Menko Polhukam: Kita Tidak Ingin Masalah Hambali dipindahkan Ke Indonesia

Dibaca: 251 Oleh Friday, 4 March 2016Berita

Dalam jumpa pers Menteri Koordinator Politik Hukum dan keamanan menegaskan bahwa pemerintah tidak ingin masalah Hambali dipindahkan ke Indonesia, hal ini diungkapkan Menko Polhukam saat ditanya wartawan mengenai rencana penutupan penjara Guantanamo. Menurut Luhut, ia akan berbicara dengan pihak terkait atas masalah tersebut.

Menko Polhukam berbicara dengan wartawan setelah memaparkan perkembangan terakhir mengenai terorisme, narkoba dan stabilitas ekonomi. Pengarahan tersebut dihadiri  Menko Pohukam RI dalam rangka antisipasi gangguan anarkisme , radikalisme, dan terorisme untuk menjaga stabilitas politik, keamanan, hukum dan ekonomi di Pekan Baru, Riau (2/3).

Menteri Koordinator Politik Hukum dan Keamanan (Menko Polhukam) Luhut Binsar Pandjaitan meyakinkan masyarakat bahwa Indonesia saat ini dalam keadaan yang cukup aman.

Dalam pertemuan tersebut Menko Polhukam memberikan gambaran tentang keamanan di Timur Tengah yang sedang dilanda konflik akibat turunnya harga minyak dunia, dan juga konflik ISIS.  “Pemerintah tidak ingin Indonesia seperti di Timur Tengah” tegasnya dalam pertemuan tersebut.

Untuk itu, meski Indonesia telah diajak kerjasama militer menghadapi ISIS, pemerintah harus menolak karena ingin melakukan pendekatan secara lunak, atau soft approach dalam menghadapi perang ideologi di tanah air.
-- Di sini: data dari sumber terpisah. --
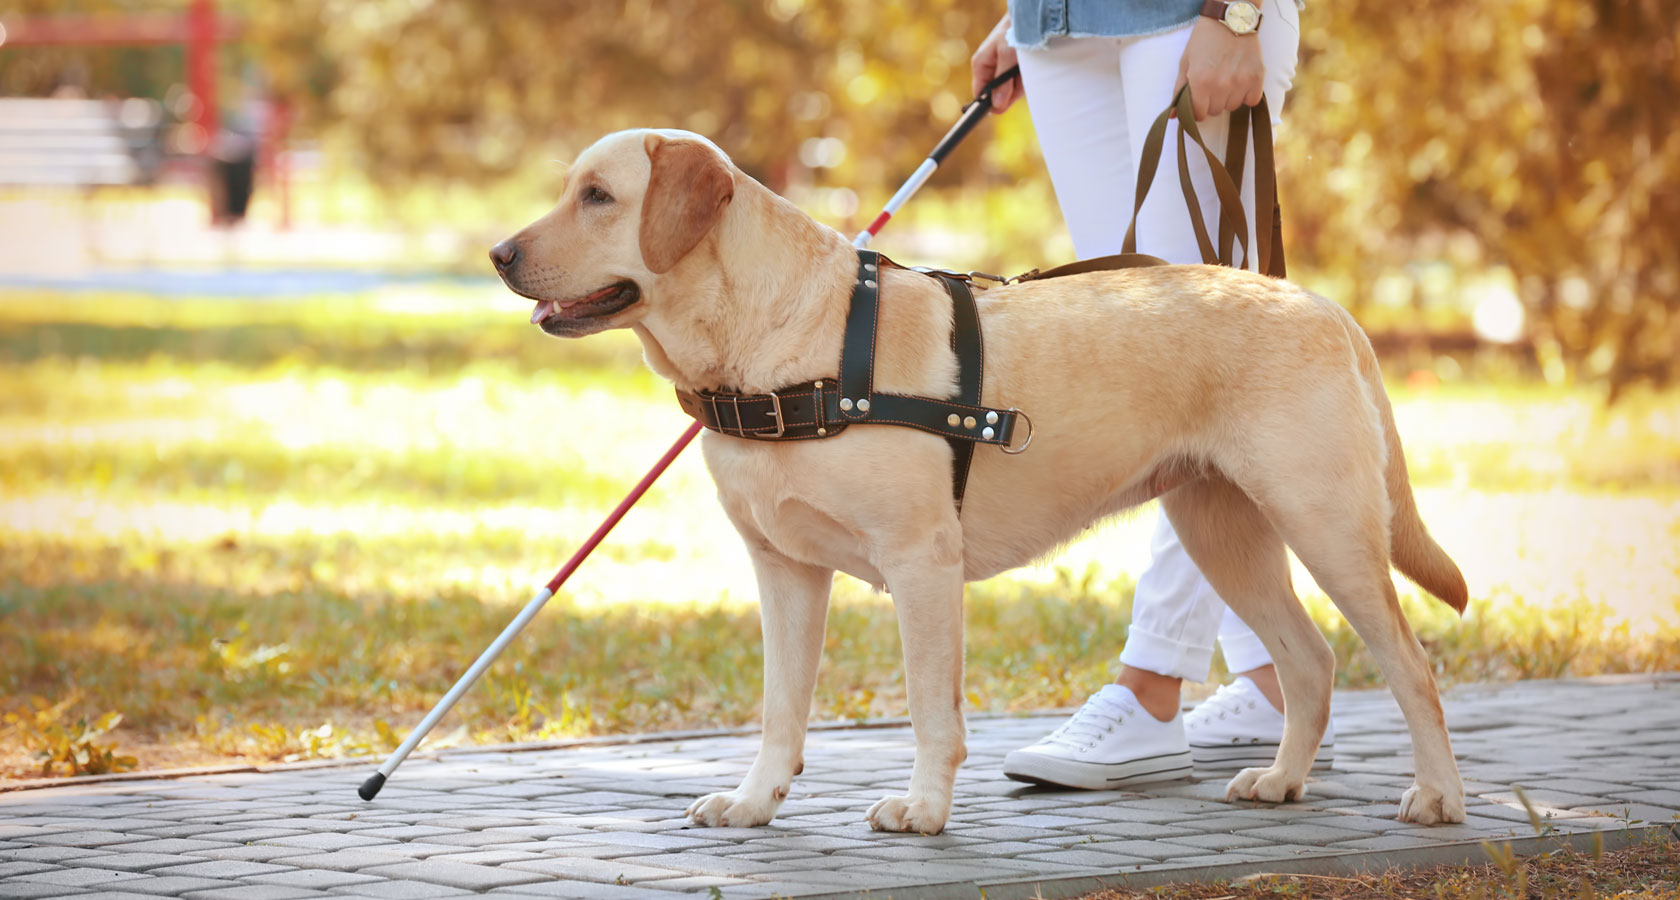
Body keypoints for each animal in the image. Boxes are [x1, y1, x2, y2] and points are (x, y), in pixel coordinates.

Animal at [490, 128, 1471, 836]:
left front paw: (924, 810)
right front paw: (757, 800)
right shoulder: (785, 569)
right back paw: (1281, 780)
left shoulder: (921, 564)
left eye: (599, 197)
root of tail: (1325, 305)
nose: (499, 253)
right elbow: (780, 711)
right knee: (1310, 662)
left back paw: (1438, 798)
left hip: (1326, 525)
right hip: (1222, 531)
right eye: (570, 188)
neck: (778, 346)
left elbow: (932, 710)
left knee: (1412, 666)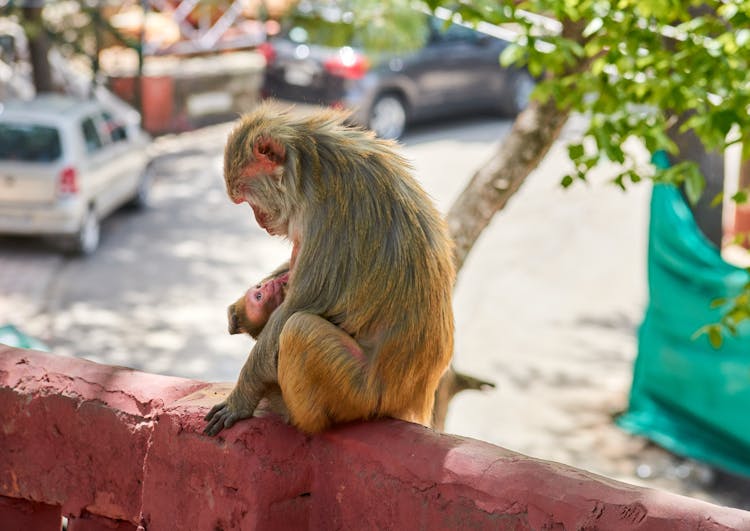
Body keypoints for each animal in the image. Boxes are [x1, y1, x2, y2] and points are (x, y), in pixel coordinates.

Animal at [203, 105, 456, 436]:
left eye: (246, 197)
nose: (259, 221)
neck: (309, 166)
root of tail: (414, 397)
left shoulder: (328, 211)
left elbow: (296, 306)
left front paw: (241, 398)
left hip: (360, 393)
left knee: (299, 329)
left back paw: (300, 419)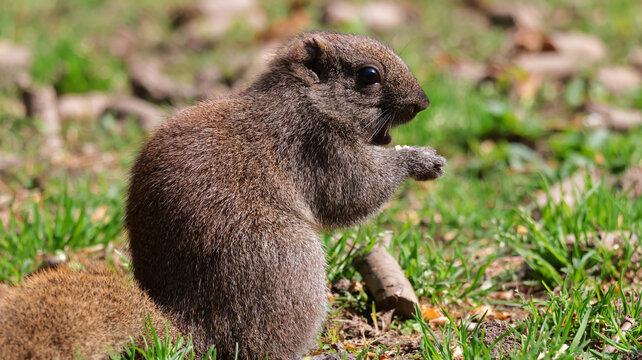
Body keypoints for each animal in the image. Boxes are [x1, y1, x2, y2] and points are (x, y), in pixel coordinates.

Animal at [0, 31, 442, 360]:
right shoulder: (318, 148)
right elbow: (354, 191)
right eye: (369, 74)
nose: (423, 104)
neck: (303, 100)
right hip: (290, 264)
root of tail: (192, 327)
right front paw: (420, 160)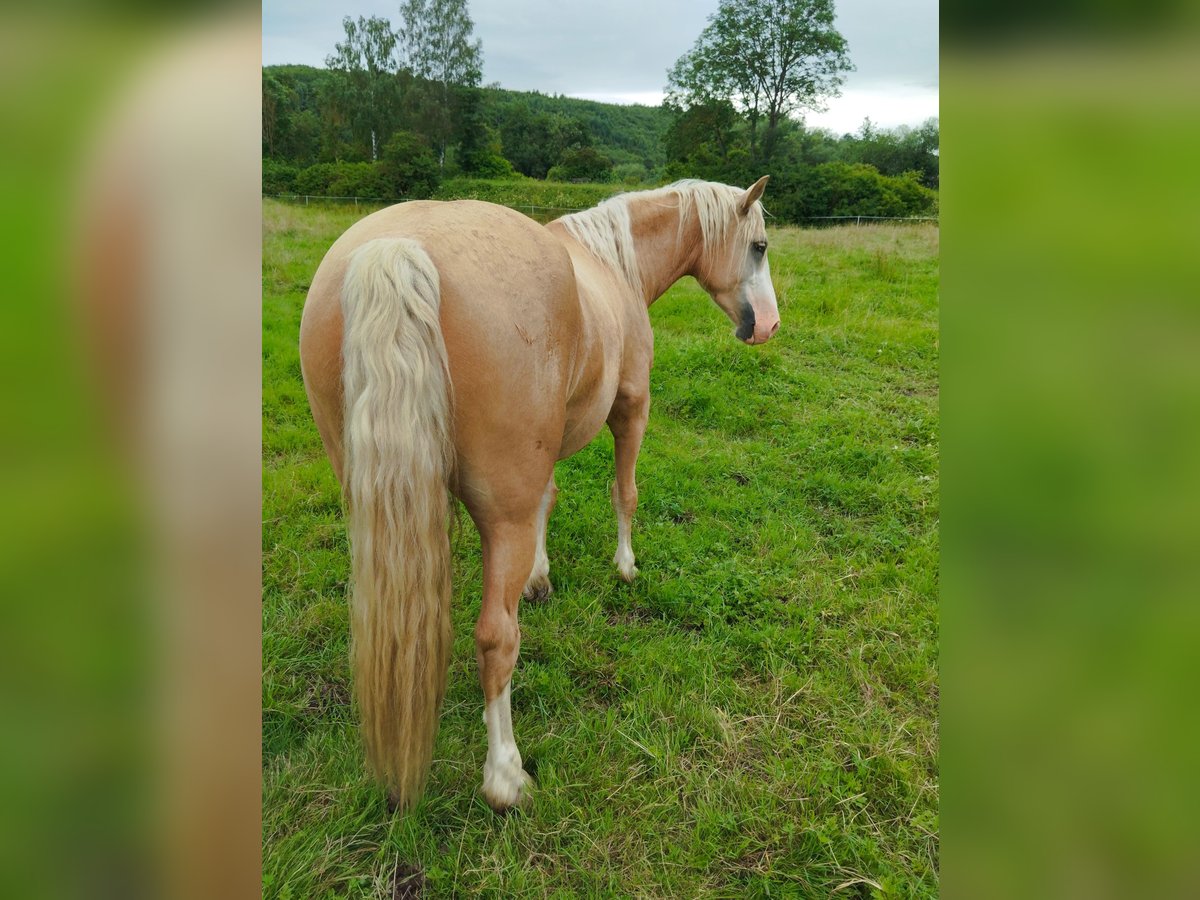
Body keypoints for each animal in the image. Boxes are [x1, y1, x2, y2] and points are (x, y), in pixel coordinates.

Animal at [298, 177, 780, 813]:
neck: (613, 265)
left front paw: (539, 577)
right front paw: (626, 566)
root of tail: (397, 248)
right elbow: (625, 492)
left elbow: (549, 500)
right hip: (503, 516)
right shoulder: (632, 408)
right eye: (759, 246)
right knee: (496, 640)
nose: (767, 326)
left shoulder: (542, 464)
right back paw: (506, 777)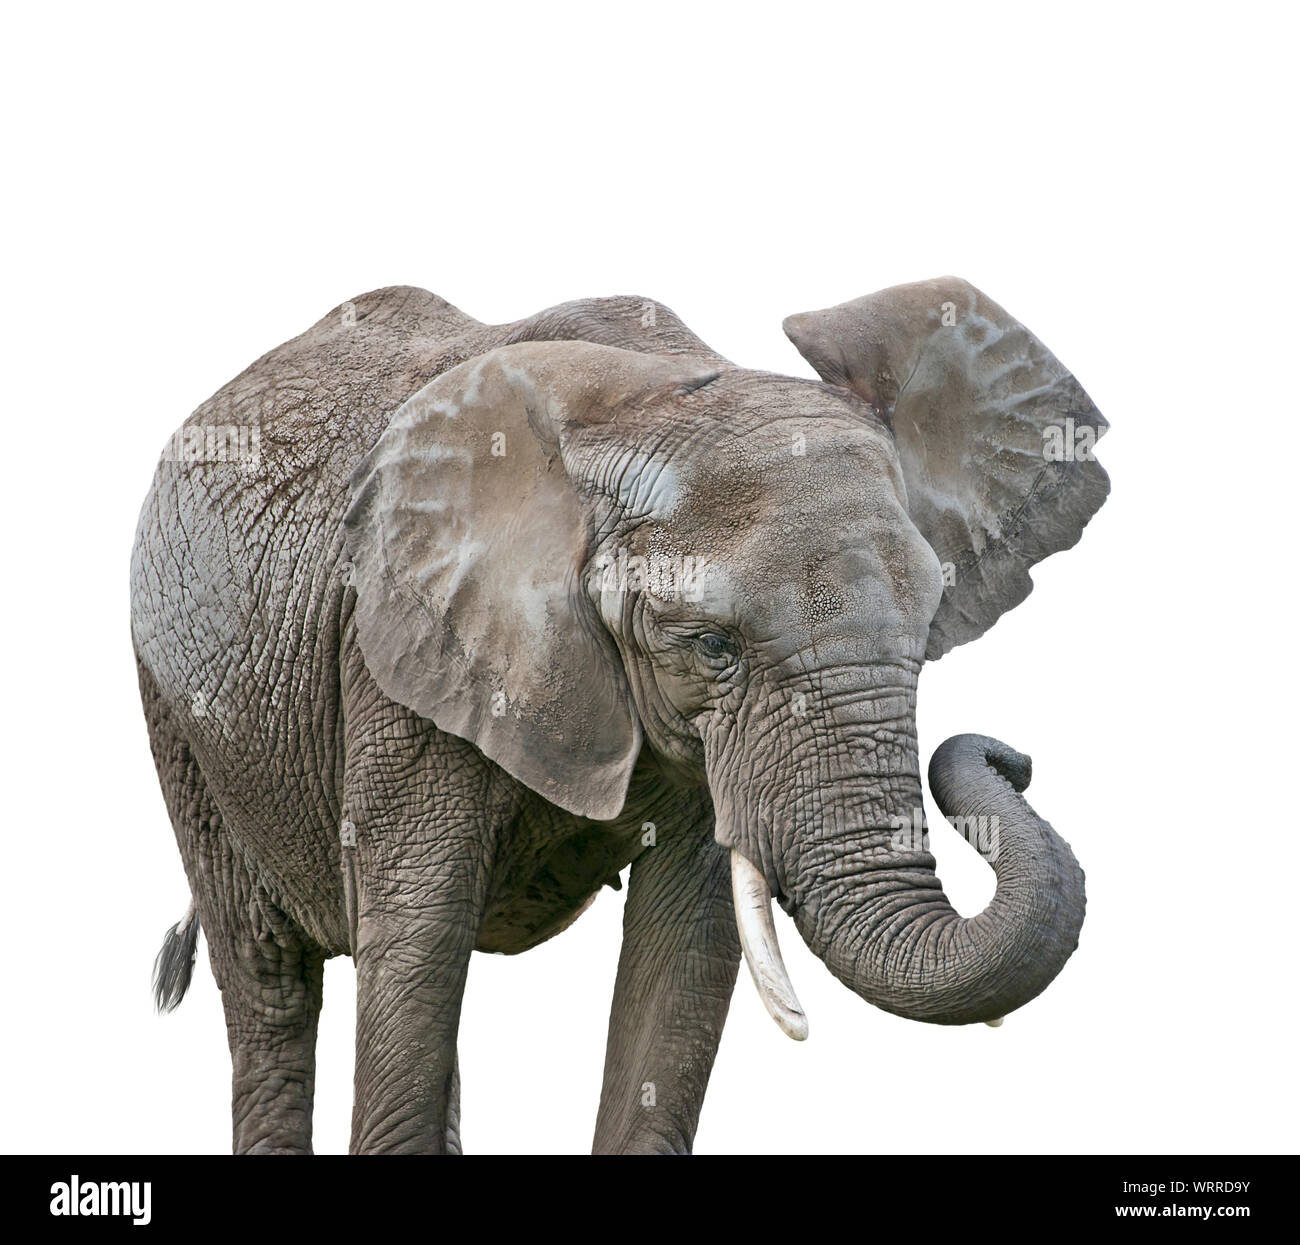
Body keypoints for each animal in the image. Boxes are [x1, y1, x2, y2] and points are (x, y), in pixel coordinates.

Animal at [130, 277, 1109, 1154]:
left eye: (931, 620)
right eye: (713, 644)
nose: (1010, 757)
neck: (646, 394)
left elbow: (684, 946)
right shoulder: (397, 650)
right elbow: (418, 927)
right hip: (175, 715)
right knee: (273, 981)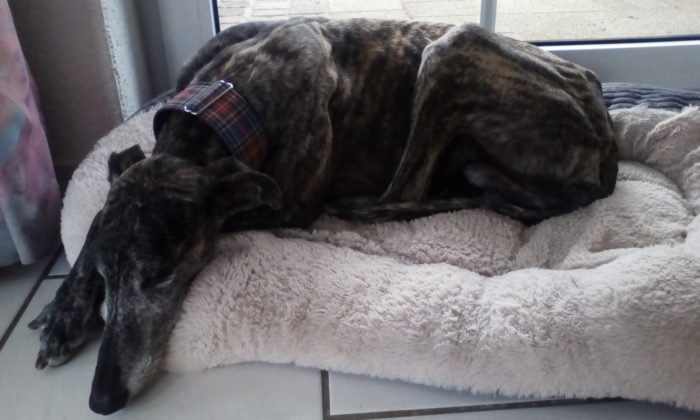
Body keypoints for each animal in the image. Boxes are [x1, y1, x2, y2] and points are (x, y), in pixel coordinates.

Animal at [29, 18, 617, 415]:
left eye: (161, 276)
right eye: (106, 277)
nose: (102, 398)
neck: (227, 98)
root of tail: (607, 146)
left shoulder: (286, 203)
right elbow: (94, 225)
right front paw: (63, 311)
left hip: (453, 50)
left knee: (404, 187)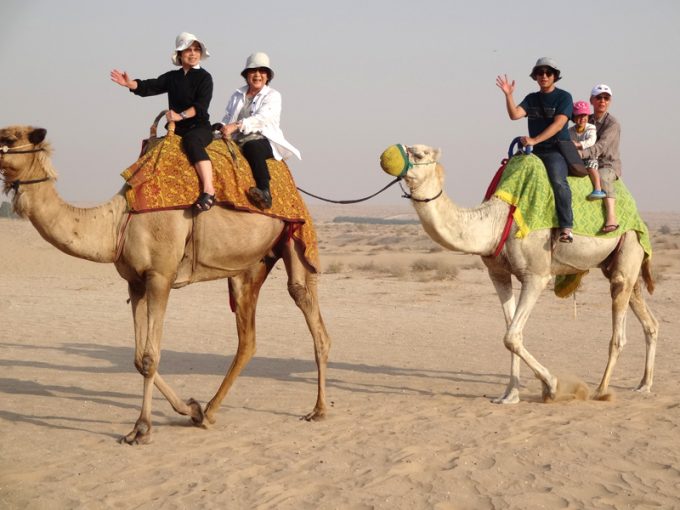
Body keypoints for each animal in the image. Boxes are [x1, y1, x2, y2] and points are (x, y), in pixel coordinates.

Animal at [0, 125, 330, 444]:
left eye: (9, 138)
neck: (118, 221)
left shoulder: (161, 276)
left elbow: (150, 356)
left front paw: (142, 428)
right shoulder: (135, 282)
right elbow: (138, 358)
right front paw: (191, 409)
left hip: (295, 235)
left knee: (306, 306)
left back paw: (318, 410)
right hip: (249, 266)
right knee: (247, 339)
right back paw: (209, 411)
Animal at [388, 142, 660, 402]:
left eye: (420, 154)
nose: (389, 155)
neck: (495, 221)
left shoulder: (536, 275)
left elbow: (511, 337)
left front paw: (552, 387)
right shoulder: (498, 274)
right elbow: (511, 331)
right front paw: (510, 394)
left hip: (629, 244)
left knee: (619, 329)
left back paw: (601, 391)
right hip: (618, 262)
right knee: (648, 318)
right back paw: (644, 385)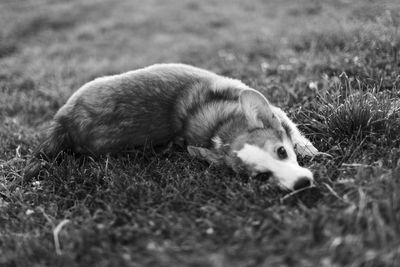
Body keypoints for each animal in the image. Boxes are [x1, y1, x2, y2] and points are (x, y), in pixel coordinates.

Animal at [25, 63, 318, 192]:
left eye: (281, 152)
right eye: (262, 177)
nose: (302, 184)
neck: (221, 129)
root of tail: (63, 121)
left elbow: (293, 131)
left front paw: (310, 151)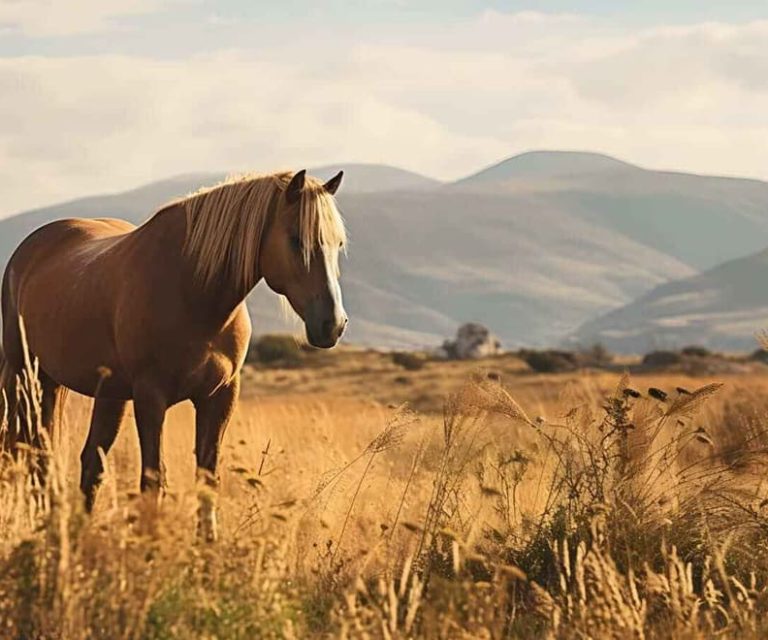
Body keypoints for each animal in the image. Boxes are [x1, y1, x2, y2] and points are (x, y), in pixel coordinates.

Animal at [0, 169, 348, 539]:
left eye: (338, 244)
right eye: (296, 240)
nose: (333, 324)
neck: (192, 292)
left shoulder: (220, 397)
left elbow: (207, 479)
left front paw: (207, 547)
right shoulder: (151, 398)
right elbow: (153, 480)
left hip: (92, 391)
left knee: (84, 460)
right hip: (27, 378)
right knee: (35, 453)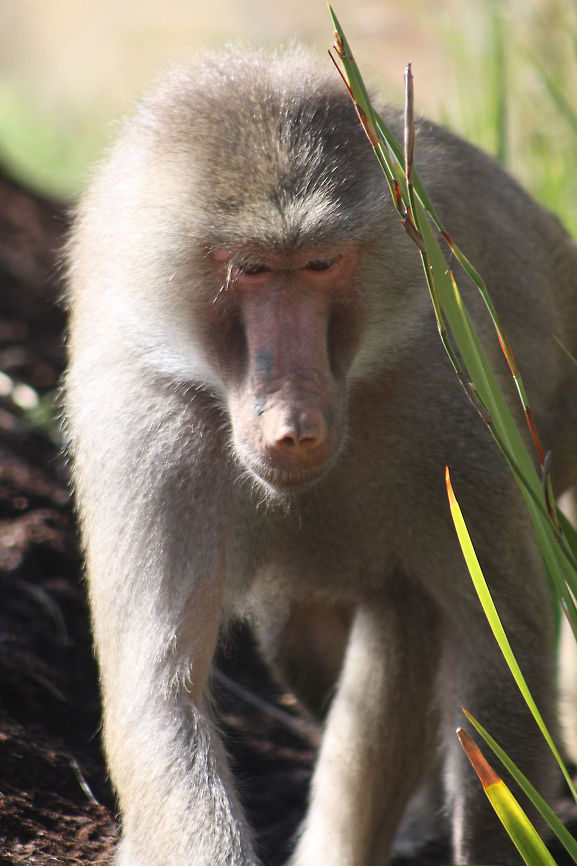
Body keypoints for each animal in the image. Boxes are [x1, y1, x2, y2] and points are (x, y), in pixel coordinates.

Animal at [64, 45, 577, 866]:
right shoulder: (141, 425)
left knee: (407, 613)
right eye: (250, 269)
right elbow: (159, 696)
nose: (295, 424)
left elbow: (500, 645)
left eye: (320, 264)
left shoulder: (448, 394)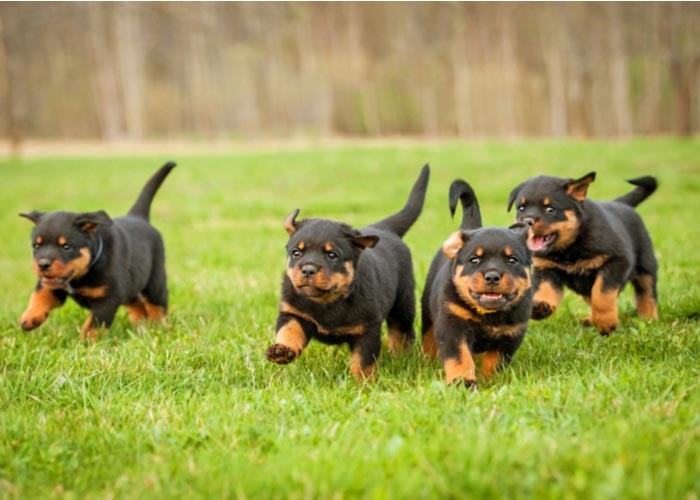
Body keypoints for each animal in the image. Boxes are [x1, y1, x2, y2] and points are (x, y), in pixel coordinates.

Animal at [19, 162, 175, 342]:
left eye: (66, 247)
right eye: (36, 246)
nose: (43, 264)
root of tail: (138, 217)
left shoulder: (108, 298)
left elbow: (94, 324)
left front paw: (86, 342)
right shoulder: (52, 285)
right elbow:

Ini karena pemerintah melihat pendekatan militer di Timur Tengah tidak berhasil dalam mengatasi ideologi radikal tersebut. Pendekatan soft approach adalah pendekatan yang menggunakan agama serta budaya untuk mencegah berkembangnya ideologi radikal yang coba ditumbuhkan oleh sejumlah pihak.

Menurut Menko Polhukam, Kementerian agama, Kementerian Sosial dan semua kementerian terkait harus bekerjasama secara terpadu untuk menjalankan program deradikalisasi secara holistik. Menteri Luhut menambahkan bahwa saat ini SDM aparat penegak hukum, dan alat yang dimiliki dalam menangani masalah terorisme sudah sangat baik. Meskipun kelompok teroris sendiri telah berkembang lebih maju dalam soal alat, untuk dapat lepas dari penyadapan, namun aparat tetap berhasil mendeteksi pergerakan kelompok ini.

Contohnya saja dalam kasus bom Thamrin yang terjadi pada Januari lalu, sebenarnya telah terendus aparat sejak Desember 2015. Ini dapat terjadi karena koordinasi antara penegak hukum dalam mencegah dan menindak kasus-kasus terorisme sudah sangat baik.

Saat ini organisasi-organisasi pendukung ISIS di Indonesia masih terpecah, namun bukan berarti tidak membahayakan. Untuk itulah  pentingnya revisi UU terorisme no 15 tahun 2003 yang saat ini tengah diajukan untuk dibahas di DPR perlu segera tuntas. Salah satunya adalah agar aparat dapat melakukan tindakan preventif terhadap gerakan terorisme.